Data Lake Integration Guide

Learn how to integrate Integra with your data lake (AWS S3, Google Cloud Storage, Azure Blob) for scalable ACORD AL3 processing.

Architecture Overview

Integra acts as a transformation layer between your raw AL3 files and your data analytics platform.

graph LR
    A[Raw AL3 Files] -->|Ingest| B[Integra]
    B -->|Convert| C[NDJSON/Parquet]
    C -->|Store| D[Data Lake (S3)]
    D -->|Query| E[Athena/Snowflake]

Recommended Workflow

1. File Ingestion

Upload raw AL3 files to an "Incoming" bucket or folder.

2. Processing (Lambda/Batch)

Trigger Integra to process files. For high volume, use the /v1/parse endpoint with NDJSON output.

curl -X POST \
  --data-binary "@policy.al3" \
  -H "Accept: application/x-ndjson" \
  "http://integra:8080/v1/parse" > output.ndjson

3. Storage Strategy

Store processed files in your data lake using a hive-partitioned structure for performance.

Structure: s3://my-datalake/al3-processed/year=2025/month=01/day=17/policy_type=commercial/

4. Schema Catalog (AWS Glue)

Use simpler schemas for analytics. Since AL3 is hierarchical, we recommend flattening key fields or using databases with native JSON support (Snowflake, BigQuery).

AWS Integration Example

S3 Event Trigger (Lambda)

import boto3
import requests
import os

def lambda_handler(event, context):
    s3 = boto3.client('s3')
    integra_url = os.environ.get('INTEGRA_URL', 'http://integra-lb:8080')

    for record in event['Records']:
        bucket = record['s3']['bucket']['name']
        key = record['s3']['object']['key']

        # 1. Get AL3
        obj = s3.get_object(Bucket=bucket, Key=key)
        al3_data = obj['Body'].read()

        # 2. Call Integra
        try:
            resp = requests.post(
                f'{integra_url}/v1/parse',
                data=al3_data,
                headers={'Accept': 'application/x-ndjson'},
                timeout=30
            )
            resp.raise_for_status()

            # 3. Save NDJSON to Processed Bucket
            new_key = key.replace('.al3', '.ndjson').replace('incoming/', 'processed/')
            s3.put_object(
                Bucket='my-processed-bucket',
                Key=new_key,
                Body=resp.content,
                ContentType='application/x-ndjson'
            )
            print(f"Processed {key} -> {new_key}")
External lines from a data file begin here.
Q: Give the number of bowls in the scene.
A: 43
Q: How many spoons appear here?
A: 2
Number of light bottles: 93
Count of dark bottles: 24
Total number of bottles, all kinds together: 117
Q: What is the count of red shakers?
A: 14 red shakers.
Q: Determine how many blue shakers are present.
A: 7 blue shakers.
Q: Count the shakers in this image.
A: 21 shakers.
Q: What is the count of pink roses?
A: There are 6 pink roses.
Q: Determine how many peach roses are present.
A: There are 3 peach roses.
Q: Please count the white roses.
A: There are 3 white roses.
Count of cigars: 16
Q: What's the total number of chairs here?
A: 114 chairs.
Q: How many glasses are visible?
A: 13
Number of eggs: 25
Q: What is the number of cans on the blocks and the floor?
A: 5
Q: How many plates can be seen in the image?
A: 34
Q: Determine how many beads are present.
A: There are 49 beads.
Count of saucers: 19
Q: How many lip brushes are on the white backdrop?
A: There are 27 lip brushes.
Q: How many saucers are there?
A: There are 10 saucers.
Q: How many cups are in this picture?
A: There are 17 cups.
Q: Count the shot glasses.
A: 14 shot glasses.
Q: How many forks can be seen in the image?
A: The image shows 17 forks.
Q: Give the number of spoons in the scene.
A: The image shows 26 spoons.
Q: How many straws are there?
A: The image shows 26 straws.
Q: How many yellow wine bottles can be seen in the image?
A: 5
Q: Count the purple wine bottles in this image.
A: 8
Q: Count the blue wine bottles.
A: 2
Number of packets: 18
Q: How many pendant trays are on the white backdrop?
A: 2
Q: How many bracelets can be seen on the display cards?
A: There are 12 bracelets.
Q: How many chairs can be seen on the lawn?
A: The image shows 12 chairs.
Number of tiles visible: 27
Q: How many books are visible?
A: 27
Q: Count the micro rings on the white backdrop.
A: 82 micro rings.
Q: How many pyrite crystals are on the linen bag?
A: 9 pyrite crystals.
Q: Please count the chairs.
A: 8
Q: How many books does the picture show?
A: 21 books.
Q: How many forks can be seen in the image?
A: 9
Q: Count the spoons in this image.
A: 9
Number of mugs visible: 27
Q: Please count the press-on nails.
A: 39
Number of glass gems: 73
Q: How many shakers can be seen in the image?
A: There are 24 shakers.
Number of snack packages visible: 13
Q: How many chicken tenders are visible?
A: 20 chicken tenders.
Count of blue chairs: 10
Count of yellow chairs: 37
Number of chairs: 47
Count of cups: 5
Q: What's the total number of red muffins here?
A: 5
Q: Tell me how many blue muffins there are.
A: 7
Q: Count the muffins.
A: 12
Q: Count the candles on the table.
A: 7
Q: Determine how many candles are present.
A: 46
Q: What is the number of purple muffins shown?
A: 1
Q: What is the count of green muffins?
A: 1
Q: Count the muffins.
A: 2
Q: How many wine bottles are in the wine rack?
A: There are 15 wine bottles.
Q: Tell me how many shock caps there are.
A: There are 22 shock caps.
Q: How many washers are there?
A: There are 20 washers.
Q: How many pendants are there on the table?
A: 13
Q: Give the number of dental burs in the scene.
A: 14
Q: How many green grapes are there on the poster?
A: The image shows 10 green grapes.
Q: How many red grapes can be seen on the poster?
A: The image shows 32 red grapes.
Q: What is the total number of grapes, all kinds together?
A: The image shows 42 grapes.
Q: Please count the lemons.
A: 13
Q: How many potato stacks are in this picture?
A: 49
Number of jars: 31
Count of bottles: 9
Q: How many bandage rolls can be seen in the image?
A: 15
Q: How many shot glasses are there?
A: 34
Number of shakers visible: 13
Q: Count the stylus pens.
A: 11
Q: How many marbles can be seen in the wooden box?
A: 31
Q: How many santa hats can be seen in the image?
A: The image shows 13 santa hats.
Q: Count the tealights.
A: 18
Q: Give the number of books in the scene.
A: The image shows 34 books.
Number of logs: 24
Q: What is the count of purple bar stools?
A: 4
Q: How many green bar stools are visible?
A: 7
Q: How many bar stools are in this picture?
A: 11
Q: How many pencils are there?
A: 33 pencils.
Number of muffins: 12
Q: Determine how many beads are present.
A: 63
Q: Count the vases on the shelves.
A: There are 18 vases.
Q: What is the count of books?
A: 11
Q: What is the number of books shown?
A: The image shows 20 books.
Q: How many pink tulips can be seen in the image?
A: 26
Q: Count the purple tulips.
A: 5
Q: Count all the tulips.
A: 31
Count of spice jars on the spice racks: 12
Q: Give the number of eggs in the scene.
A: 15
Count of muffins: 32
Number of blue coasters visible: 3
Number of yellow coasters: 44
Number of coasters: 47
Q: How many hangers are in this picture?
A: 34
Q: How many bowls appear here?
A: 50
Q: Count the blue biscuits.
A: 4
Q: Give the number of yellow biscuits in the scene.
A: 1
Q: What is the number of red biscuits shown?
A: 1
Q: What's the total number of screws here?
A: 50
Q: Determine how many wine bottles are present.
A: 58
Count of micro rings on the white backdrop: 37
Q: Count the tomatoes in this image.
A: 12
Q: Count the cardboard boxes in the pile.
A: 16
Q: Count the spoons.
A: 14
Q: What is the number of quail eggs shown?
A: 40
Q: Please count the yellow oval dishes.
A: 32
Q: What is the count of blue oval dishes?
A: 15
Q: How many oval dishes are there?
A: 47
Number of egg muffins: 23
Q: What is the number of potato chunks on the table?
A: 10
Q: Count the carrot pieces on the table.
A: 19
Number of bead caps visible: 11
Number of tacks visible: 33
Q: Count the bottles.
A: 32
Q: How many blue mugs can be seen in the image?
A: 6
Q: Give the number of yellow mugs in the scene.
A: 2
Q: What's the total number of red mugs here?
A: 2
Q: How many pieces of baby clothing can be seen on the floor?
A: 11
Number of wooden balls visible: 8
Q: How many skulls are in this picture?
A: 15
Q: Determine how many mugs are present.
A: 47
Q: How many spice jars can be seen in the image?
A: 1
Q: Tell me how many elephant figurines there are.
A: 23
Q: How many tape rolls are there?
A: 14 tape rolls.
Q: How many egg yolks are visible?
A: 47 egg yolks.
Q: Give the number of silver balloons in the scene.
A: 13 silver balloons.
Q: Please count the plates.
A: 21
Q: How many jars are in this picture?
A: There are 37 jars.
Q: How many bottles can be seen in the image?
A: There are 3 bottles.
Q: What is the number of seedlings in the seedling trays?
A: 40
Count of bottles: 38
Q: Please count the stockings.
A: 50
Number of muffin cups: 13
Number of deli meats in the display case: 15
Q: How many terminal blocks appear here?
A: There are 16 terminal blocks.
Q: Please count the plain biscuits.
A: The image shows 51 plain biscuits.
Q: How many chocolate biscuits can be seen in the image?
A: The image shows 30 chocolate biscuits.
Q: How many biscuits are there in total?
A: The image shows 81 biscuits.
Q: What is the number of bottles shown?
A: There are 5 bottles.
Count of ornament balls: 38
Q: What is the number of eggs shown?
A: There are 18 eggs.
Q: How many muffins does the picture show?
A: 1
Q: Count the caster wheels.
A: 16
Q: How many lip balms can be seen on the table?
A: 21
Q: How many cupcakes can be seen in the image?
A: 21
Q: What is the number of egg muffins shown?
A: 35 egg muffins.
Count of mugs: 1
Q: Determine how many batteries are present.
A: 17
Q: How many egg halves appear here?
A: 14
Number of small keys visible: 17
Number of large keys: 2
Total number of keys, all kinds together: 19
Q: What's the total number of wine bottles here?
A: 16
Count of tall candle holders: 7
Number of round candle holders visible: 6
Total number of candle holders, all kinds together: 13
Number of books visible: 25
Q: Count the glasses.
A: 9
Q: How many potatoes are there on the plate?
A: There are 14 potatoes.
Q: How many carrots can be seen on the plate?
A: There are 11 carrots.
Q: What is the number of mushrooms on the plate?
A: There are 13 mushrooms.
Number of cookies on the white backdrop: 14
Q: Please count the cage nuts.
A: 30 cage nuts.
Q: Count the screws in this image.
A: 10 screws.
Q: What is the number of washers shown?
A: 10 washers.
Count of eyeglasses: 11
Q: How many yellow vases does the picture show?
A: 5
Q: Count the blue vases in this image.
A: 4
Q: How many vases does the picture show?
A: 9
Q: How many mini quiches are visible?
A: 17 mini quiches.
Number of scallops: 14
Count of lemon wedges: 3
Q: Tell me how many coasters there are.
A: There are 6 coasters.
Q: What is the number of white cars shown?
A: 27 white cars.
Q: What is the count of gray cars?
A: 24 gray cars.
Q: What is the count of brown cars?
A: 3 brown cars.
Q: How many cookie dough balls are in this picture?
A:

        except Exception as e:
            print(f"Error processing {key}: {e}")
            # Move to error bucket...

Snowflake Integration

Snowflake can query NDJSON data directly from an external stage (S3).

-- Create File Format
CREATE OR REPLACE FILE FORMAT al3_ndjson_format
  TYPE = 'JSON';

-- Copy into Table
COPY INTO policies_table
  FROM @my_s3_stage
  FILE_FORMAT = (FORMAT_NAME = al3_ndjson_format)
  PATTERN='.*.ndjson';

-- Query JSON Data
SELECT 
  v:code::string as group_code,
  v:dataElements."Premium Amount"::float as premium
FROM policies_table;

Best Practices

Use NDJSON: It is split-table and ideal for distributed processing engines (Spark, Presto).
Compression: Gzip your NDJSON files before uploading to S3 (output.ndjson.gz) to save storage and transfer costs.
Error Handling: Capture 4xx/5xx responses from Integra and move failed AL3 files to a "Dead Letter" bucket for manual inspection.